Oh, I was thinking far worse than this. I was moving the lambda stuff
into a type which wrapped the back_inserter and did operator()=(x) by
doing i++. This is necessary because the evil iterator is going to be
derefed before operator()=(x) is invoked. So, you have something like
this, dropping the use of lambda for clarity (forgive any obvious
syntactical errors.. it's early):
template<typename I> class EvilIterator {};
template<typename I>
class EvilType {
public:
EvilType(I anIter, int& aCounter)
: iter(anIter), counter(aCounter) {}
EvilType& operator=(int aNumber) {
*iter = aNumber + (counter++);
}
protected:
void advanceIter() {
++iter;
}
private:
I iter;
int& counter;
friend class EvilIterator<I>;
}
template<typename I>
class EvilIterator {
public:
explicit EvilIterator(const EvilType<I>& aCoConspirator)

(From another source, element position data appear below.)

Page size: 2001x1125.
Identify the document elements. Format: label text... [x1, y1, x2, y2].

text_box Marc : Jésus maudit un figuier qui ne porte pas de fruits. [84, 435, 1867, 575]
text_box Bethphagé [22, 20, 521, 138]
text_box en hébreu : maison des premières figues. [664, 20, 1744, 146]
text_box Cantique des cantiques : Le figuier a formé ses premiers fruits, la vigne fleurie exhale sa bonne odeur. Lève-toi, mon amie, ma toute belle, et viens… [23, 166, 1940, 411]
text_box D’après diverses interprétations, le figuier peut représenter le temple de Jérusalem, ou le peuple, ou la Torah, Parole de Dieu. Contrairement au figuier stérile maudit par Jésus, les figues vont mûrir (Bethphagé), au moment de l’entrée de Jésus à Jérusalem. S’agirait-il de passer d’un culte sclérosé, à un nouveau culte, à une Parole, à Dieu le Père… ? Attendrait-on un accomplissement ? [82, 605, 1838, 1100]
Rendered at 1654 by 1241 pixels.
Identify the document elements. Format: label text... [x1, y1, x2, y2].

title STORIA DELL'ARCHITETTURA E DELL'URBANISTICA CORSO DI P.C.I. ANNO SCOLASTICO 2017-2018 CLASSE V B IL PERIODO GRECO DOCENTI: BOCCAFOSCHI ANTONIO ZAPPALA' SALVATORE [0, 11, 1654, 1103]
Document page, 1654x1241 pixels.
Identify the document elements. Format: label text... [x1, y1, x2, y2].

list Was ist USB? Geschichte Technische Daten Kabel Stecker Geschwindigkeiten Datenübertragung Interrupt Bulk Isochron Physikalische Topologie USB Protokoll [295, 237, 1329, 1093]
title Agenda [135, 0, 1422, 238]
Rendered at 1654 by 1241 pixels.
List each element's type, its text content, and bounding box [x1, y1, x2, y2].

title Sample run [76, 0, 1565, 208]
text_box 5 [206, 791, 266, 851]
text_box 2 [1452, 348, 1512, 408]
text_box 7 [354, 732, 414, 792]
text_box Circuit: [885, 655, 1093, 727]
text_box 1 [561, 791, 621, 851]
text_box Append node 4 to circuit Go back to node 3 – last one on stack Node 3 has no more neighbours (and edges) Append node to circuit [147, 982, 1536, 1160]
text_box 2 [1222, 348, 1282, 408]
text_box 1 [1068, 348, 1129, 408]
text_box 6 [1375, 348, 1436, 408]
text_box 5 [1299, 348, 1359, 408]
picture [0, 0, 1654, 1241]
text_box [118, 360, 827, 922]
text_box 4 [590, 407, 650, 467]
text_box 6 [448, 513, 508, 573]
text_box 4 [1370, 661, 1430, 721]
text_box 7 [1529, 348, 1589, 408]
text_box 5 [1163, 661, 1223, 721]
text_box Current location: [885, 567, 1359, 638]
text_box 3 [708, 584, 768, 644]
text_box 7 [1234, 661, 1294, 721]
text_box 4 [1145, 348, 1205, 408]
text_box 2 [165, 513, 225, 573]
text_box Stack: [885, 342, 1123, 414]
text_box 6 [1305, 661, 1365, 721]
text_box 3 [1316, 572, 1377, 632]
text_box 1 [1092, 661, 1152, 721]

: coConspirator(aCoConspirator) {}
EvilIterator<I>& operator++() {
coConspirator.advanceIter();
return *this;
}
EvilType<I>& operator*() {
return coConsiprator;
}
private:
EvilType<I> coConspirator;
};
fill_n(EvilIterator(EvilType(back_inserter(vec), i)), 20, 0);
> (If Flannery O'Connor had been a l33t C++ h8x0r, she'd write code like
> this.)
That's reason enough not to do it.
I may never forgive you for making me think about this stuff.